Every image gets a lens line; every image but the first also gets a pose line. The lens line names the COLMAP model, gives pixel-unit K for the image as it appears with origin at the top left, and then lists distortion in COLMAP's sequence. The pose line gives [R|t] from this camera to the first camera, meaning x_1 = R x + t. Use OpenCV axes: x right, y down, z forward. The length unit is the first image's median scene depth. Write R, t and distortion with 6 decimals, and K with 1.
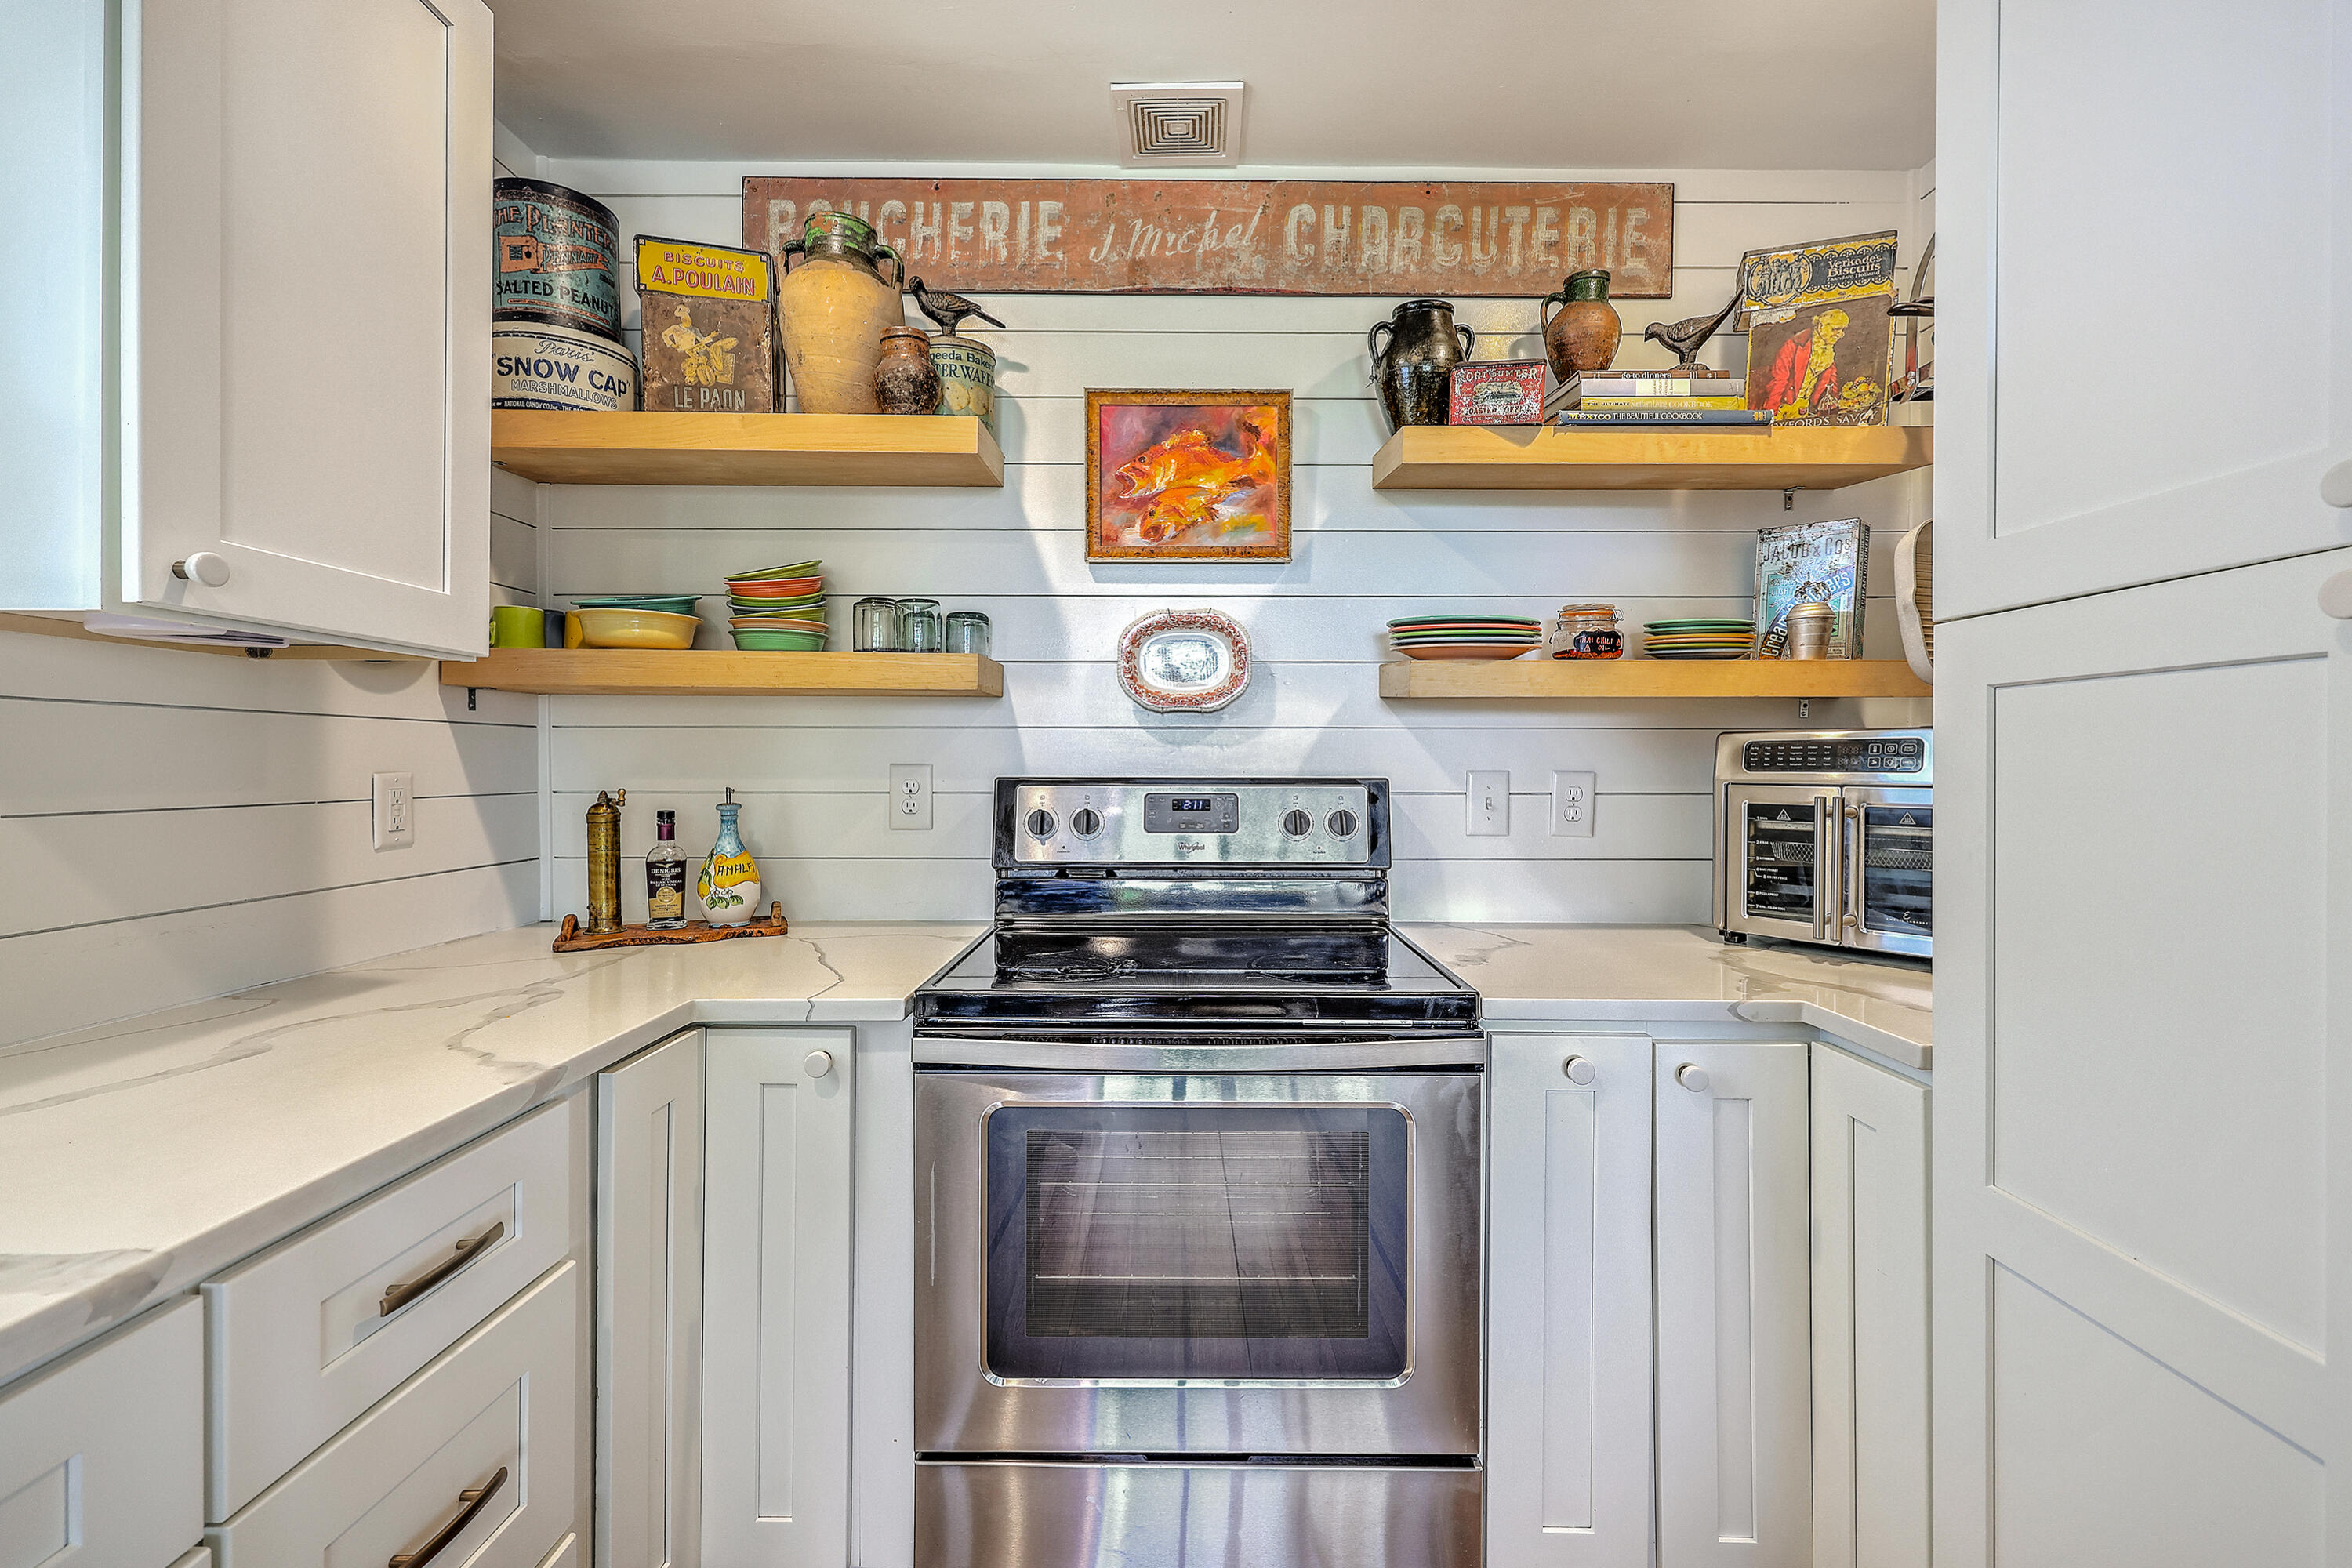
lens RADIAL K [[960.1, 0, 1162.0], [0, 960.1, 761.7], [0, 0, 1]] dist [0.001893, 0.000641]
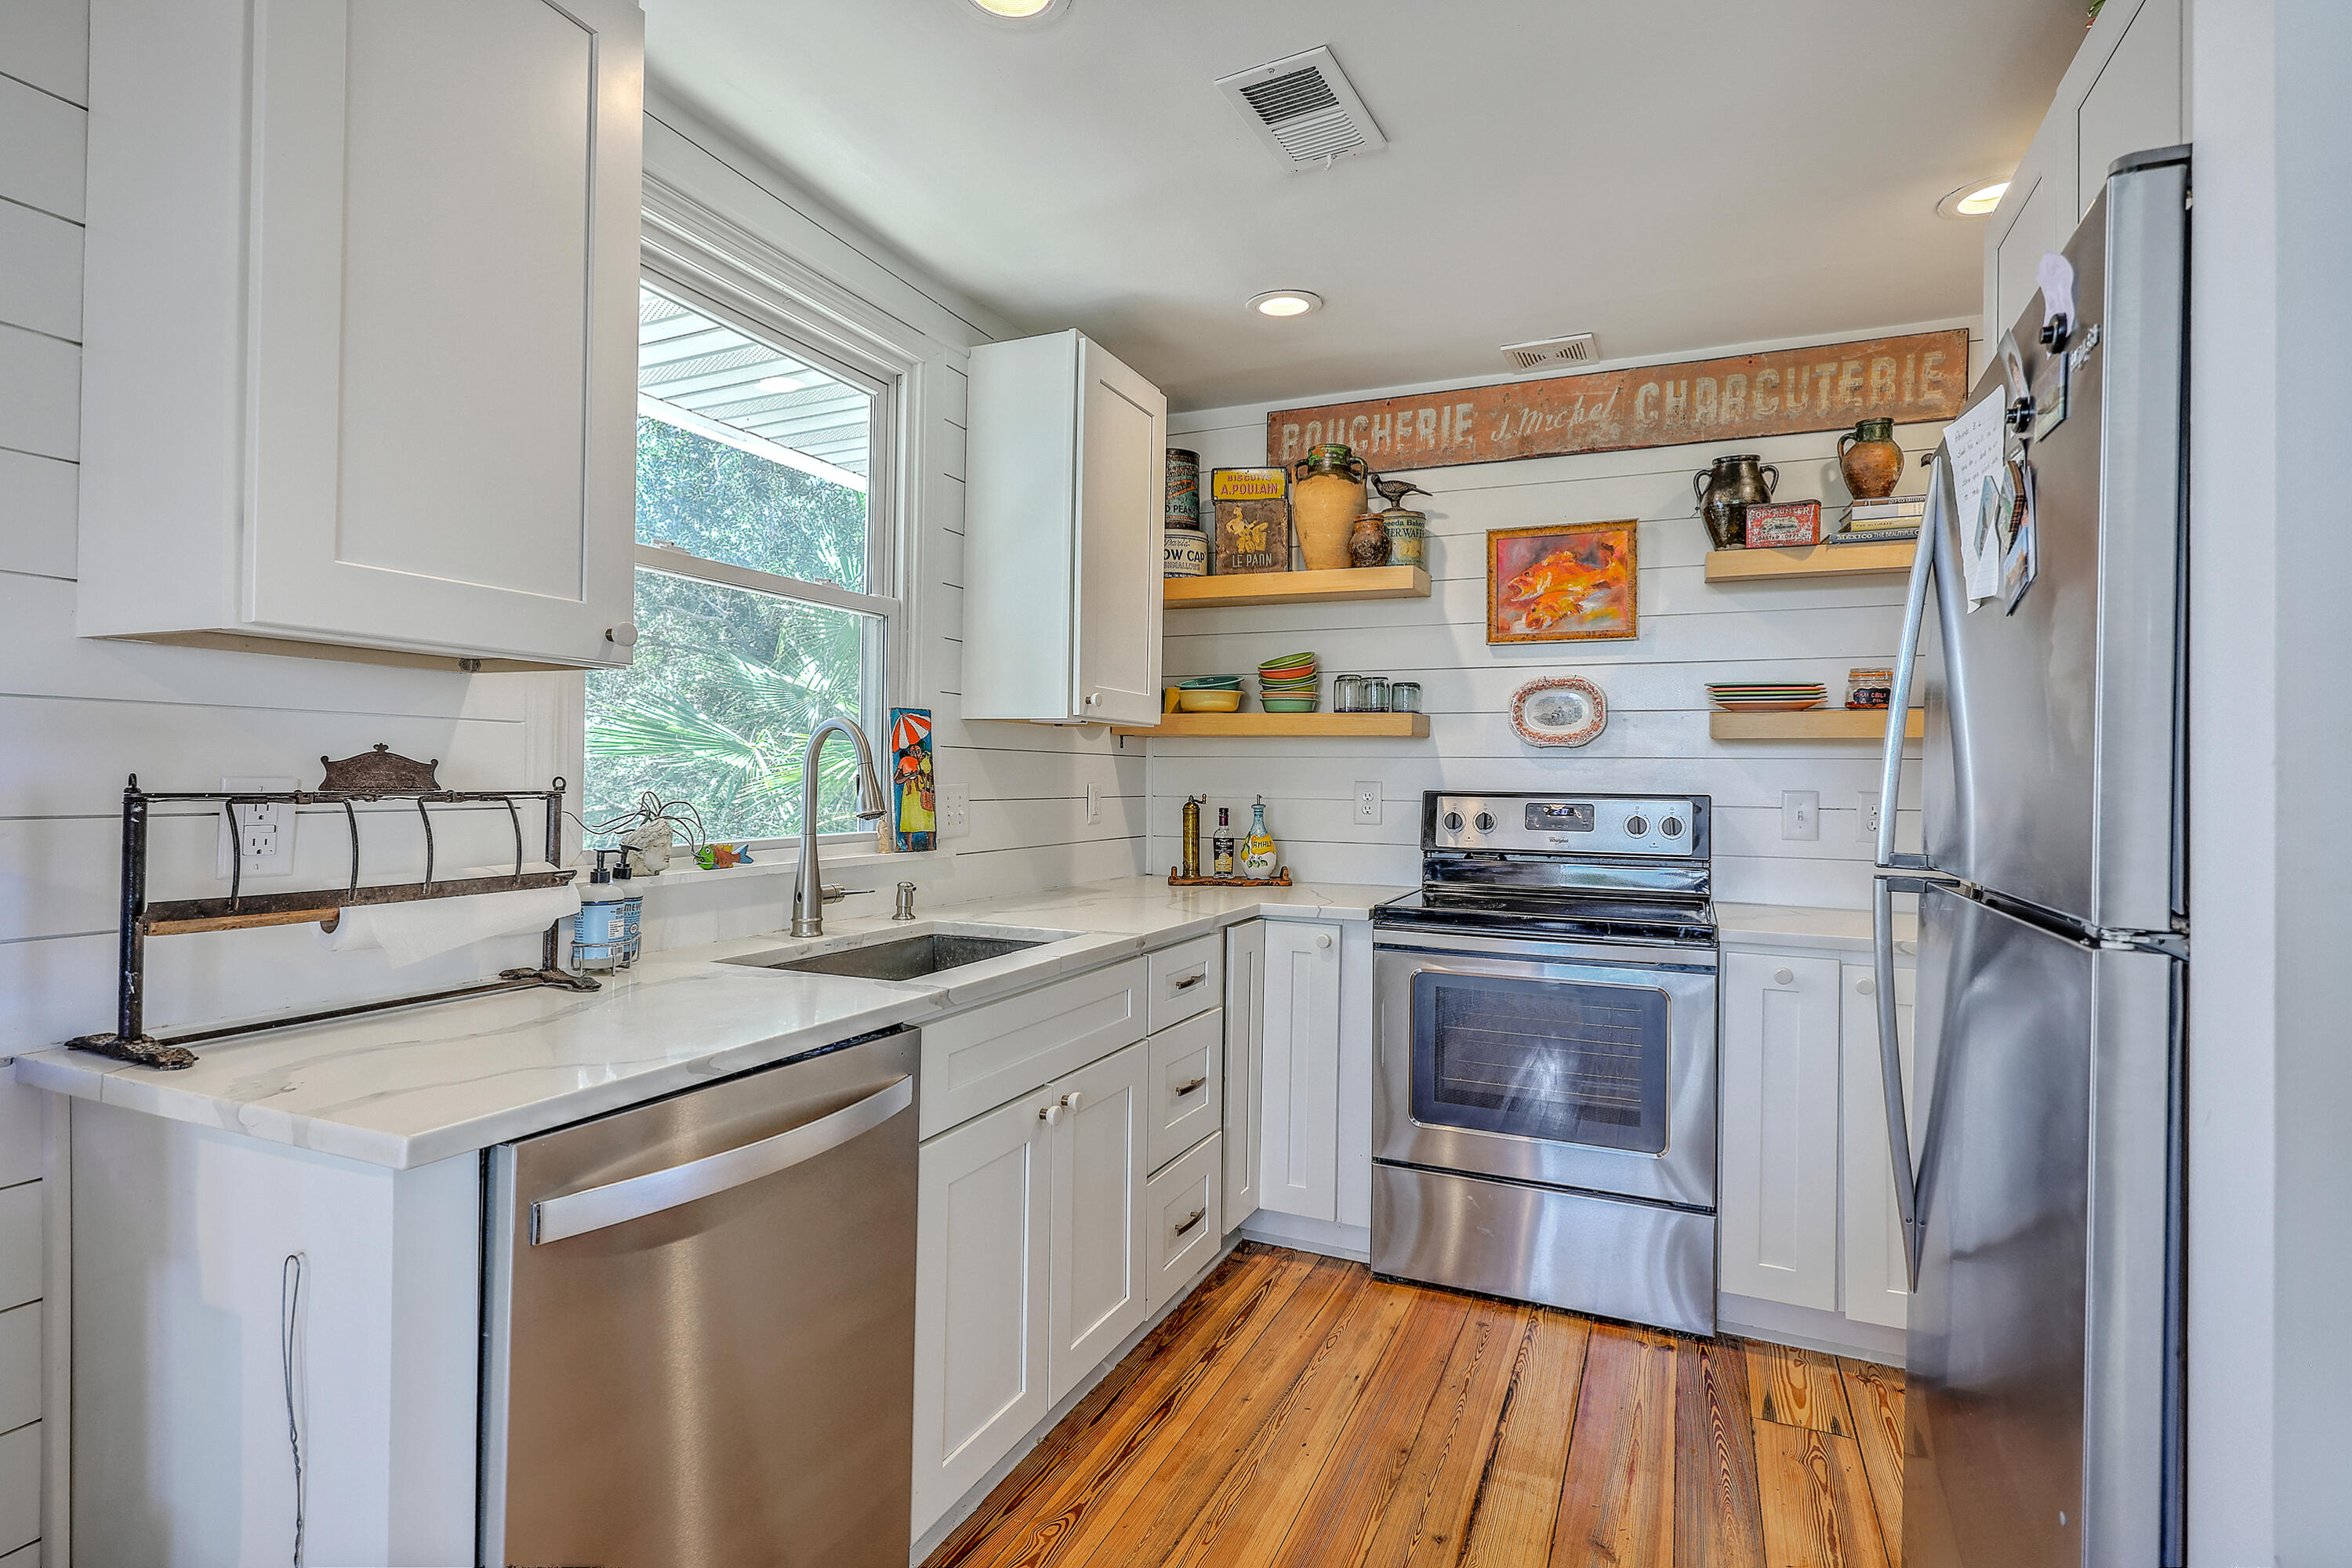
lens RADIAL K [[1119.8, 0, 1159.9], [0, 1119.8, 769.8], [0, 0, 1]] dist [-0.000897, -0.000546]
pose [[0.912876, 0.005659, -0.408197, 0.173391], [-0.009369, 0.999931, -0.007090, -0.000259], [0.408129, 0.010297, 0.912866, -0.810256]]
★ ★ ★ ★
Task objective
With pictures excluded, output the listing above exactly as it stands.

Answer below
Every image gets a lens line; every image but the first also gets a pose line. The lens line names the COLMAP model, gives pixel-unit K for the image as it appears with origin at the top left, and then lists distortion in COLMAP's sequence. The pose line gives [R|t] from this camera to the first camera, meaning x_1 = R x + t. Use OpenCV axes: x right, y down, z forward. The length unit is the first image's median scene depth. Write R, t and distortion with 6 decimals, and K with 1.
lens RADIAL K [[960.1, 0, 1162.0], [0, 960.1, 761.7], [0, 0, 1]] dist [0.001893, 0.000641]
lens RADIAL K [[1119.8, 0, 1159.9], [0, 1119.8, 769.8], [0, 0, 1]] dist [-0.000897, -0.000546]
pose [[0.912876, 0.005659, -0.408197, 0.173391], [-0.009369, 0.999931, -0.007090, -0.000259], [0.408129, 0.010297, 0.912866, -0.810256]]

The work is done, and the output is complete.